I’ve also been chided about sending some of my books to certain people in the hopes of getting a review, by the kind of people who haven’t got a clue about how to run any kind of business (yet are supposed to assess other people’s businesses) and assumed that I had put the books in the wrong column (sold, not bought). And that there, what is that? LIRA? “Those are royalties to do with books I co-produced before I moved to the UK.” “Oh.”

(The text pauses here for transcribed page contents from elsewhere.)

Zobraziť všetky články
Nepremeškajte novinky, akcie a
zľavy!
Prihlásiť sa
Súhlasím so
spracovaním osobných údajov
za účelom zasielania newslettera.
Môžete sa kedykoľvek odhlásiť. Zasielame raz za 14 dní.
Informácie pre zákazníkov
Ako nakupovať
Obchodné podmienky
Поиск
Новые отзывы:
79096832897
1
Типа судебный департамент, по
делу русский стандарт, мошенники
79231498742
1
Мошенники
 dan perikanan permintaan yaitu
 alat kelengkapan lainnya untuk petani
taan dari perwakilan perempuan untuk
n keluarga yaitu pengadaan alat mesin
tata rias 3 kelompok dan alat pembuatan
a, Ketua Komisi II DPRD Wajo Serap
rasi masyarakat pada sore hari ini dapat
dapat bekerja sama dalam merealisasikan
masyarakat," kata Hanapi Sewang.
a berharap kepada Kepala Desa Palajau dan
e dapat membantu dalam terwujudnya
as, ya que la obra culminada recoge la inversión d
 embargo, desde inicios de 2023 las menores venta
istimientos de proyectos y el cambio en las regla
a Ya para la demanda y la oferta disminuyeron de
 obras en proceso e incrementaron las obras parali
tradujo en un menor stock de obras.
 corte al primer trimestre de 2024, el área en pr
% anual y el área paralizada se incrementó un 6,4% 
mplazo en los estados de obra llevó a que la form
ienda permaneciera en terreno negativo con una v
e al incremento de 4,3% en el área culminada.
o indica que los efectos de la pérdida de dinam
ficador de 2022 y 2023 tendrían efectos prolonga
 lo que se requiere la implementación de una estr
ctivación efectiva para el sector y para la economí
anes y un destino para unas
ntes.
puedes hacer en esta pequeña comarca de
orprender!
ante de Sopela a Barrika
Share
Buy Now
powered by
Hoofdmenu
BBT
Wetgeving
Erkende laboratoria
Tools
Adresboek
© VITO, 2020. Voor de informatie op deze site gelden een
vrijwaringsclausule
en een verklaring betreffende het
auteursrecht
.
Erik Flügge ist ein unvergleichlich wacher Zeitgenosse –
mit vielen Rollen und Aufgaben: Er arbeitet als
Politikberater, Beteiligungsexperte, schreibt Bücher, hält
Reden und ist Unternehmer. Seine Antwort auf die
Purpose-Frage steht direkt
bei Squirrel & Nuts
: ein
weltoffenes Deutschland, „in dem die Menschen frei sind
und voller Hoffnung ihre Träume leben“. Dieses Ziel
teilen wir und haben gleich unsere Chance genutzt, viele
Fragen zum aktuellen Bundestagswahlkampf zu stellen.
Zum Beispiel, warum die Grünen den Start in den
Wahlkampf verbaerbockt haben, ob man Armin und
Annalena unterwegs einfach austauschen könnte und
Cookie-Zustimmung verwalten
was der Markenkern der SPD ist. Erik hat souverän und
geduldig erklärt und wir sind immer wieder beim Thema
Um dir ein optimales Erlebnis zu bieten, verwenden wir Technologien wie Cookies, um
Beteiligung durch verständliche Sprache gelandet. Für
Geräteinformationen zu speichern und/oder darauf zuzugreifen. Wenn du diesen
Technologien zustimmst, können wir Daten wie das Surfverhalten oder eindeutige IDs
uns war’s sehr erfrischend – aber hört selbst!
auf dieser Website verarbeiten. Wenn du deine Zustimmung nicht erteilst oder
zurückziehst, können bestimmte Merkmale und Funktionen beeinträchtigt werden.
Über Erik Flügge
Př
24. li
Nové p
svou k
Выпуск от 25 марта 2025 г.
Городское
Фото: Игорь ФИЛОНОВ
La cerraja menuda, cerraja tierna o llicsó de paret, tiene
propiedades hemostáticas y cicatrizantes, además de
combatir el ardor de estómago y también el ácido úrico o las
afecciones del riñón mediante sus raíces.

I see soooooooo many local businesses start up and fail because they do not do any marketing. They blindly assume that if you start a business, the money will magically pour in as people will rush to you all by themselves. And, judging by some of my own experiences here, this may well be what they are told by everyone around them including the ones they turn to for advice. In business, the good ones NEVER end up in a low-level job in which they are supposed to advice start-up businesses. Remember that!
Many people here don’t understand that money does not just come flowing in because you want it to come flowing in. You need to spend – that is, be active – in order to generate more money and focus on empowerment and abundance.
Instead most people in the UK are forced to focus on fear and insecurity. It freezes their own possibilities and creativity but what I find most devastating is how they also strangle others and paralyze other people’s minds with that kind of attitude.
(Note: I am not talking about excessive consumerism.)
I decided a long time ago that I was NOT going to let a lack of money hold me back. It means that you have to take risks. Risks can backfire. It’s life! It’s fun! Even when I grumble, yes, when something has backfired.
(Scared of risk? Go back to sleep.)
Okay, it is different when you have a family to take care of. I made choices, a long time ago. (For ambitious women, marriage tends to hold them back. Certainly if you are my age – 60 now – there did not used to be that many men who could “stand” a woman who was at least as successful. It’s always fascinated me how much Amelia Earhart was supported by her husband because it was so so rare. Although her disappearance has also made me wonder if she might have run into the limits of his support, perhaps.)
Anyway, I don’t agree with everything that Douglas Kruger preaches in his videos, but he is a GOOD guy – yes, you can tell – and he tends to make very good points. And I too used to be a member of Toastmasters. So there is that, too.